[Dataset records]
┏━━

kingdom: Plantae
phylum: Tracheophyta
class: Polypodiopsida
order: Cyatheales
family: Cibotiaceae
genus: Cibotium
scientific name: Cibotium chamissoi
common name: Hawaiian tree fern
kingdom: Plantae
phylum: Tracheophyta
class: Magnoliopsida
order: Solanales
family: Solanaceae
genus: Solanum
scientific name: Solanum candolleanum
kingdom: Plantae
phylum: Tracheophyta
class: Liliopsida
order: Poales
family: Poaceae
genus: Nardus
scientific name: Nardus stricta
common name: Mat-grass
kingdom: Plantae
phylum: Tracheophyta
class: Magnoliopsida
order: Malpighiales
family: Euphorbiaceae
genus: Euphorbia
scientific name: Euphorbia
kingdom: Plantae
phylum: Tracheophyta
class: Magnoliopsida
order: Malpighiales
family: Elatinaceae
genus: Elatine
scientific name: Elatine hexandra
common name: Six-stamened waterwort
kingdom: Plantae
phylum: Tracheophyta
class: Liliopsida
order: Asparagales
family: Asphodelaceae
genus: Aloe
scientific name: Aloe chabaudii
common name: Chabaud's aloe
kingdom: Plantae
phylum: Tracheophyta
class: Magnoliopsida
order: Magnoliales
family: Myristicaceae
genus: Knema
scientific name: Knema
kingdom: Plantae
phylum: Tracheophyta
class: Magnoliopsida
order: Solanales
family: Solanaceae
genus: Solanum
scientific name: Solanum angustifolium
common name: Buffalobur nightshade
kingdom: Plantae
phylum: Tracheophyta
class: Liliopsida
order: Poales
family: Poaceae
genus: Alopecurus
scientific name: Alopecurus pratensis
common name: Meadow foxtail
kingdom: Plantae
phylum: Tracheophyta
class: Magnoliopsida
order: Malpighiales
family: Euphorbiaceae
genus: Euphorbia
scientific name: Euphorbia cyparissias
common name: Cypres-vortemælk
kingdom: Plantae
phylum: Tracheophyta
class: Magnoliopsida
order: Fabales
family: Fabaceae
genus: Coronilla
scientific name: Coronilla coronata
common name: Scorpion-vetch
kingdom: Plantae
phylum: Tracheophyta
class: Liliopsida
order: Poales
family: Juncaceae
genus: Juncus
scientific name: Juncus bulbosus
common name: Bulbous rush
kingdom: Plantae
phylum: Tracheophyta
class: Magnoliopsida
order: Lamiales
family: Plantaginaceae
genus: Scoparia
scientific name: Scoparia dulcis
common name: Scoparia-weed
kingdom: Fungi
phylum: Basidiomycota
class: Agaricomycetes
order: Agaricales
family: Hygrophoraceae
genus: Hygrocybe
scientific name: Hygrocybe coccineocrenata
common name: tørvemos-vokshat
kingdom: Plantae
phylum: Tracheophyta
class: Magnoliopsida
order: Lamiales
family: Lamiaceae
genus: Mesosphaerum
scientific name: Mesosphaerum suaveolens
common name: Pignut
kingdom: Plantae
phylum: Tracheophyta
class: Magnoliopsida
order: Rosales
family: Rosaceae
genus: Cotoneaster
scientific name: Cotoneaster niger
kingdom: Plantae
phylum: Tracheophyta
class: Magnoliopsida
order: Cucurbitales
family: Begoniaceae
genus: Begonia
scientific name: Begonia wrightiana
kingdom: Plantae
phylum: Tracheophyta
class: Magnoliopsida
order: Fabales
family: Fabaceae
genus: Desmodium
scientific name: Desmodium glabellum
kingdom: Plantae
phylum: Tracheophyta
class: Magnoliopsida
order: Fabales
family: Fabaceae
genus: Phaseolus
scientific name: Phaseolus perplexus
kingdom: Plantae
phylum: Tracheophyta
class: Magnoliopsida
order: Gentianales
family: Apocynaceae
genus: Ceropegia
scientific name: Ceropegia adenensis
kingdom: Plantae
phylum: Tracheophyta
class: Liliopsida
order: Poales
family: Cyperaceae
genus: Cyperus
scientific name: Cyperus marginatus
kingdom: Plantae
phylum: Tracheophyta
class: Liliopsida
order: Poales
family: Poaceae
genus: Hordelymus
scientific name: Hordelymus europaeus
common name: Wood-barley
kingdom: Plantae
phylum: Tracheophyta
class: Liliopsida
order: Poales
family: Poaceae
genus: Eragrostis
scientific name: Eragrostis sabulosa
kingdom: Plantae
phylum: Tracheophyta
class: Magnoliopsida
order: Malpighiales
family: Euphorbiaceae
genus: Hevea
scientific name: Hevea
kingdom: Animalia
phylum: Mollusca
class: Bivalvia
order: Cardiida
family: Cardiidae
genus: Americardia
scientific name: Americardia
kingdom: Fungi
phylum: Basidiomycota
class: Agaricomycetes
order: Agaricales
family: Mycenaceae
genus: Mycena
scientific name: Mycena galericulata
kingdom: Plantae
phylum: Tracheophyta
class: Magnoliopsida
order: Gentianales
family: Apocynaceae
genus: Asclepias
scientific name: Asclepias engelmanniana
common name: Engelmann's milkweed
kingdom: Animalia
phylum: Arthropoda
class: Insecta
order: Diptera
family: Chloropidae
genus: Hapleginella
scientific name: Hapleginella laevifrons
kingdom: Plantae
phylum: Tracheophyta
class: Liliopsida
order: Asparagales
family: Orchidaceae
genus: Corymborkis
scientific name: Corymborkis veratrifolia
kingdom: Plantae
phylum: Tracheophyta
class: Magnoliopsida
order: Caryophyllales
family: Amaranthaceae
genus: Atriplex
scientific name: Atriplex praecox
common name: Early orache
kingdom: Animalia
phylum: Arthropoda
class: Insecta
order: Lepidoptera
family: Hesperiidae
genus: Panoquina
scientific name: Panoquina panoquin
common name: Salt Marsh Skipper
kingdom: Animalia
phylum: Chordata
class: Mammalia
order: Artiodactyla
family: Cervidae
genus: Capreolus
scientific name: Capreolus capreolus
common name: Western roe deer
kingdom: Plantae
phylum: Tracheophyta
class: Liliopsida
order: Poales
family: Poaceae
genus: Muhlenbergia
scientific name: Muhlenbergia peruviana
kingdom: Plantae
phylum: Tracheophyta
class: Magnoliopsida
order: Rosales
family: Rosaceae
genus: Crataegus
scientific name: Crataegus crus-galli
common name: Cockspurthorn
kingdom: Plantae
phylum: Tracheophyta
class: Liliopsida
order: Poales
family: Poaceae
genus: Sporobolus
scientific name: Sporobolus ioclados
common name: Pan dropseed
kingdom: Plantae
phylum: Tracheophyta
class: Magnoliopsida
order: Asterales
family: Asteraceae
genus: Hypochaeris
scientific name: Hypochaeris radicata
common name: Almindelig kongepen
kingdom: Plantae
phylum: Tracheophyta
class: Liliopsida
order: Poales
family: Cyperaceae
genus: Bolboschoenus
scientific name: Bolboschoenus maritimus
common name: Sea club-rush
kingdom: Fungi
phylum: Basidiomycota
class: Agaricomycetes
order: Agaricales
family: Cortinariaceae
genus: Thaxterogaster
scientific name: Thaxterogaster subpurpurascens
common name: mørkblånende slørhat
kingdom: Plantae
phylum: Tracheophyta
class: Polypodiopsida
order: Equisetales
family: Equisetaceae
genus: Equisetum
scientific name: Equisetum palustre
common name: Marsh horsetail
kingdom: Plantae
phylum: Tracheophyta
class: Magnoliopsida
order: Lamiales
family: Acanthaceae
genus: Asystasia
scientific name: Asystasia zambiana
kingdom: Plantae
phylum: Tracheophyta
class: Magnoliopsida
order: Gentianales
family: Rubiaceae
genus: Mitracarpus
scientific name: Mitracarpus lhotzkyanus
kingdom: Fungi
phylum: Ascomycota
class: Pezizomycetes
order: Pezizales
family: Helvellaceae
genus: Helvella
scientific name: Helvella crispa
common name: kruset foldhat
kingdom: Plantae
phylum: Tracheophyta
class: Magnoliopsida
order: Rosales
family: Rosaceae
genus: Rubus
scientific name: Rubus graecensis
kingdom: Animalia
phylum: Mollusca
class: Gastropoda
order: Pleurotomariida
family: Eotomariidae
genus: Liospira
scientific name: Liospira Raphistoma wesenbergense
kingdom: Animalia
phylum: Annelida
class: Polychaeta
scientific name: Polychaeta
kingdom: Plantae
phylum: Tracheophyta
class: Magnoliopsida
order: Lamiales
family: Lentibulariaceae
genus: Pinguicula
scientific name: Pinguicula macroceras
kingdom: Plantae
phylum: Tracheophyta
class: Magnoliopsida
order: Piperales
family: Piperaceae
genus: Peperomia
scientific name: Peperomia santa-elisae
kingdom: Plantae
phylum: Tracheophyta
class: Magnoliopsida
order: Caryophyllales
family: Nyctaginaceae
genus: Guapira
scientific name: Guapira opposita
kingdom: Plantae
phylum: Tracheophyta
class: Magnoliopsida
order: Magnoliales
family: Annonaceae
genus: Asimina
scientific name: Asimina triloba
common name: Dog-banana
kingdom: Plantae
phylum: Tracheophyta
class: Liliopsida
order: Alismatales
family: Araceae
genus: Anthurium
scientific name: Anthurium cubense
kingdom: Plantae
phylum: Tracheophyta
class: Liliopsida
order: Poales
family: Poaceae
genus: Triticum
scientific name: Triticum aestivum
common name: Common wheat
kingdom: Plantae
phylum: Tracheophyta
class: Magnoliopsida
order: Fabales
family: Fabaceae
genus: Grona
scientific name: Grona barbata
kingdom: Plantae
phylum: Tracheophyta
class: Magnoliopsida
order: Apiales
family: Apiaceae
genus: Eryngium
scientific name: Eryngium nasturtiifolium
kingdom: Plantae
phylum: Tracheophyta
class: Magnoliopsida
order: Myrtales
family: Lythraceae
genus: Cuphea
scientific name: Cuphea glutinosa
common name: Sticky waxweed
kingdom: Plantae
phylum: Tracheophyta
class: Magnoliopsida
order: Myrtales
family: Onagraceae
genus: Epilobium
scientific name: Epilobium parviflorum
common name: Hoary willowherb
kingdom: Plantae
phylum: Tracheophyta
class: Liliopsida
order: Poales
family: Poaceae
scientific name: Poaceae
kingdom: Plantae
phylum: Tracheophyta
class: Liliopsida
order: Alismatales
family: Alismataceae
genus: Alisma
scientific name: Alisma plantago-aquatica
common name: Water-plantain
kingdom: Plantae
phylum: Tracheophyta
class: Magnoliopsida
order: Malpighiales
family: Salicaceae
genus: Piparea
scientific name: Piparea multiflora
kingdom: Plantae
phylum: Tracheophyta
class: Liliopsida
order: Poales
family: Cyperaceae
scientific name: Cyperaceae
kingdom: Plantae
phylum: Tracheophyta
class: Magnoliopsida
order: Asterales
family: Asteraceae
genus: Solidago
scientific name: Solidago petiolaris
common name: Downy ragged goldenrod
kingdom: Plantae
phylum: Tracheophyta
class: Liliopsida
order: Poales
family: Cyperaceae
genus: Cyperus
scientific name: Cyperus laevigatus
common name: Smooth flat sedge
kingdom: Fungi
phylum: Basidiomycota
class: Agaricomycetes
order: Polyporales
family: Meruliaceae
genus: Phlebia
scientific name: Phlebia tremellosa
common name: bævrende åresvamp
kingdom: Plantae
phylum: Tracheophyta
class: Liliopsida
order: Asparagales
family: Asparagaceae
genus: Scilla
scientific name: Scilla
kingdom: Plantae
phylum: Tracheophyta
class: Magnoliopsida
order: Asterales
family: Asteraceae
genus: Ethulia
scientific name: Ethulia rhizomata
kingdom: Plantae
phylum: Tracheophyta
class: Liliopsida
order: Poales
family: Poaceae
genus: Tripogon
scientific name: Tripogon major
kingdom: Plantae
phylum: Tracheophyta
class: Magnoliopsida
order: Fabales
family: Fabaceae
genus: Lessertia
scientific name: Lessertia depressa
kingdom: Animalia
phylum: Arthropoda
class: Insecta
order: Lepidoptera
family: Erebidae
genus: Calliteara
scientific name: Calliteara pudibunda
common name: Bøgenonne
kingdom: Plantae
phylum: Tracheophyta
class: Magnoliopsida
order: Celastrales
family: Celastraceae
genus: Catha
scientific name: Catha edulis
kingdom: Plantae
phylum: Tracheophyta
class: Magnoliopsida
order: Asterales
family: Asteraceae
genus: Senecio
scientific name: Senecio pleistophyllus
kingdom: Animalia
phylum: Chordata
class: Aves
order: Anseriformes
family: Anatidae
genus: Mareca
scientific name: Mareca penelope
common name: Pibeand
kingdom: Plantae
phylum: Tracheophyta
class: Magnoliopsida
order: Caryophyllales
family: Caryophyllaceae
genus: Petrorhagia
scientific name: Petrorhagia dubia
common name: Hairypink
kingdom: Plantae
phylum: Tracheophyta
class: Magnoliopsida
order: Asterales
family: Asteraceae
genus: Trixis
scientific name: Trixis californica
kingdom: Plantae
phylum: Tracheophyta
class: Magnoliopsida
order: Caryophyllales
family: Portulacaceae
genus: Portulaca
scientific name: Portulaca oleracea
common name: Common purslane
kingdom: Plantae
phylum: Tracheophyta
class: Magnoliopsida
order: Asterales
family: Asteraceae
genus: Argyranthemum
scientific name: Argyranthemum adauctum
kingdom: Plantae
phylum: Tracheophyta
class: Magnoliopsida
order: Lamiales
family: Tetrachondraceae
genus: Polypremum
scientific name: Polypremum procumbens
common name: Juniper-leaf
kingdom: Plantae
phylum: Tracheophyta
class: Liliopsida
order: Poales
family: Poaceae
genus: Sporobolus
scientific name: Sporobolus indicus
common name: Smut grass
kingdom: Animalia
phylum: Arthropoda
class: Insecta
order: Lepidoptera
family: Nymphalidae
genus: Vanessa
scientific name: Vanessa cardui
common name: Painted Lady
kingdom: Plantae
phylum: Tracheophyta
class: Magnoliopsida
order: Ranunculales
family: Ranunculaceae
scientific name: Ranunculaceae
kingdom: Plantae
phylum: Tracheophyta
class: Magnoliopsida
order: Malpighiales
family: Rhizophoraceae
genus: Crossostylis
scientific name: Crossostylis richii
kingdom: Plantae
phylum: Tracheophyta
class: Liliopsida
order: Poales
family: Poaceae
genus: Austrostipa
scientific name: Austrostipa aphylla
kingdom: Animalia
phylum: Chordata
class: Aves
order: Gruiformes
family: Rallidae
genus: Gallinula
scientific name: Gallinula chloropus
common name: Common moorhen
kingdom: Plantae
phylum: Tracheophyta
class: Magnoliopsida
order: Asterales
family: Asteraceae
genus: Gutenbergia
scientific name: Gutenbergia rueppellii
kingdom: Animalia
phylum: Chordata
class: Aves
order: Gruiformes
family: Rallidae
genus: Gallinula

┗━━

### Written exercise
Return, in full, each line in the material above that contains the word "Solanum".

### Output below
genus: Solanum
scientific name: Solanum candolleanum
genus: Solanum
scientific name: Solanum angustifolium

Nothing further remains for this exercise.